Saya jadi ingat dengan kata-kata Pak Menteri Anies Baswedan di Hari Pendidikan kemarin, bahwa “Anak adalah cinta berbalut harapan. Ibu melepaskan anak untuk merantau jauh demi pendidikan yang lebih baik; melepaskannya dengan cinta, mengalunginya dengan harapan, dan menyematkannya doa tanpa akhir. Pada tiap lembar bacaan, ada doa Ibu dan Ayah. Pada tiap karya tulis dan pekerjaan dari dosen, ada harapan dari Ibu dan Ayah.

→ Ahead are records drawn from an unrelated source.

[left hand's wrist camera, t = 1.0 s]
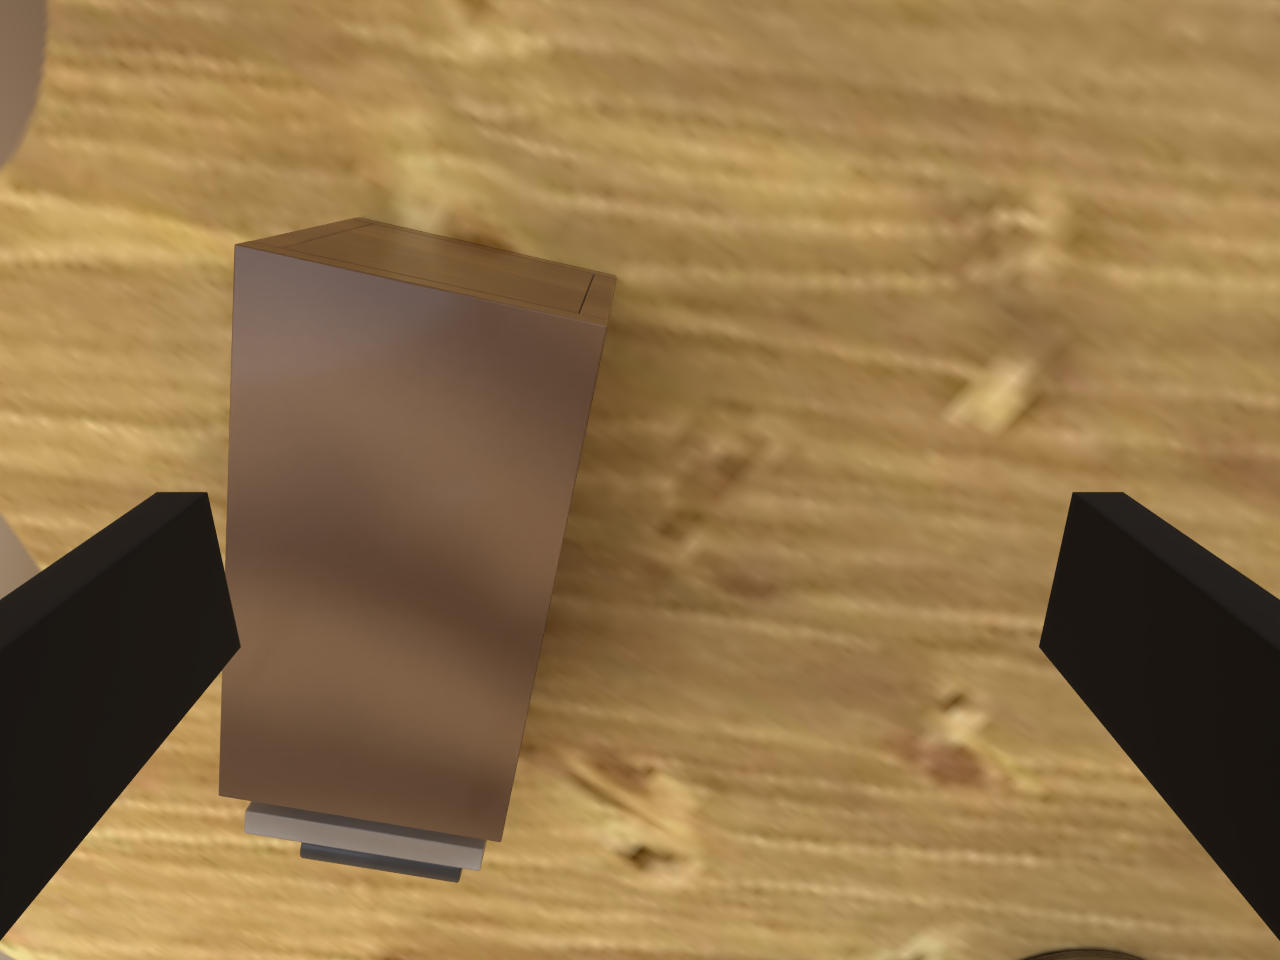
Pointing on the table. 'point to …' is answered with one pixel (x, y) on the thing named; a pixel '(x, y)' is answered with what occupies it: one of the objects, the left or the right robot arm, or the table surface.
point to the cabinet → (396, 515)
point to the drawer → (368, 842)
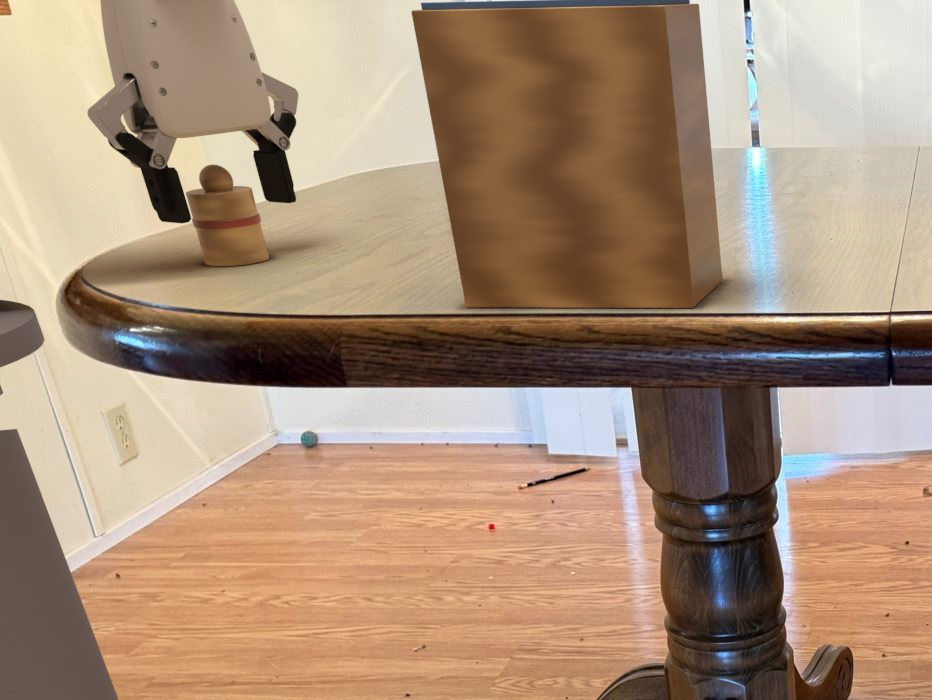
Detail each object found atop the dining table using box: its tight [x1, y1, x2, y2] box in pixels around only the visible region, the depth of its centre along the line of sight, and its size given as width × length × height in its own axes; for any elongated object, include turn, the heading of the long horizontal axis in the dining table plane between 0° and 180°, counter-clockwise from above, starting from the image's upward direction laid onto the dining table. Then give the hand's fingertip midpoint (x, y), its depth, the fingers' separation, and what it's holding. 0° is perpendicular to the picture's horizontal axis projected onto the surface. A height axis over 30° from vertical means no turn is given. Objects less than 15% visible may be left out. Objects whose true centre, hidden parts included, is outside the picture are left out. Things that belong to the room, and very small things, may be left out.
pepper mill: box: [185, 164, 270, 267], centre depth 100 cm, size 5×5×7 cm
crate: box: [410, 3, 723, 309], centre depth 84 cm, size 16×9×18 cm, turn 85°
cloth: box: [420, 0, 691, 10], centre depth 79 cm, size 15×8×1 cm, turn 85°
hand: (230, 211), depth 101 cm, fingers open, 9 cm apart
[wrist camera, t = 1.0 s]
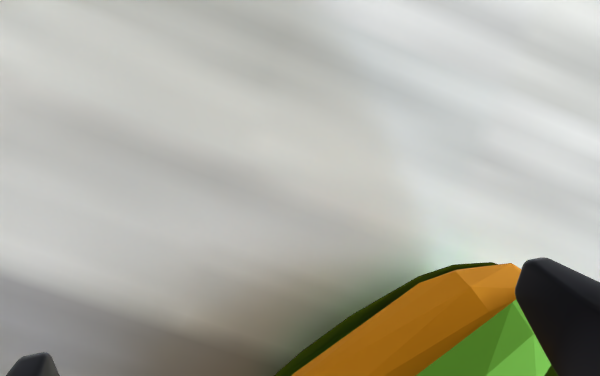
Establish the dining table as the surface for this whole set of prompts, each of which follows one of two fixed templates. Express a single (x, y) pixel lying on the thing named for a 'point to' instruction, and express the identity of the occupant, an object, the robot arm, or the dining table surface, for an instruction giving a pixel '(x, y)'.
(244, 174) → the dining table surface
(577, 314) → the robot arm
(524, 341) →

Mereka mungkin tidak tahu satu per satu yang dikerjakan anaknya, tapi mereka tak pernah berhenti hibahkan semua yang mereka miliki untuk kebaikan dan kebahagiaan anak mereka. Teruslah belajar, jangan bairkan waktu bergulir tanpa makna. Janjilah kepada Ibu dan Ayah, suatu hari nanti mereka akan melihat aak mereka pulang membawa ilmu, membawa makna dan menjawab semua doa dengan melampaui harapan Ibu dan Ayah mereka. Izinkan mereka kelak menyongsongmu dengan rasa bangga dan syukur. Doa tulusnya dijawab oleh keberhasilan anaknya.”

Tidak hanya orang tua, namun juga kakek dan nenek yang selalu memberikan doa dan petuah untuk cucunya yang sedang di tempat rantau. Meskipun saya tahu bahwa nenek bukanlah seorang ahli baca tulis, dan kakek bukanlah seorang yang berpendidikan hingga sarjana, tapi kearifan seorang Petani yang tahu apa arti kerja keras mengajarkan pada saya untuk selalu bertawakkal. Berbekal doa dan harapan bahwa cucunya akan meraih kesuksesan di kemudian hari. Saat ini saya hanya bisa memberikan doa terbaik untuk kakek dan nenek yang tinggal tenteram di Desa.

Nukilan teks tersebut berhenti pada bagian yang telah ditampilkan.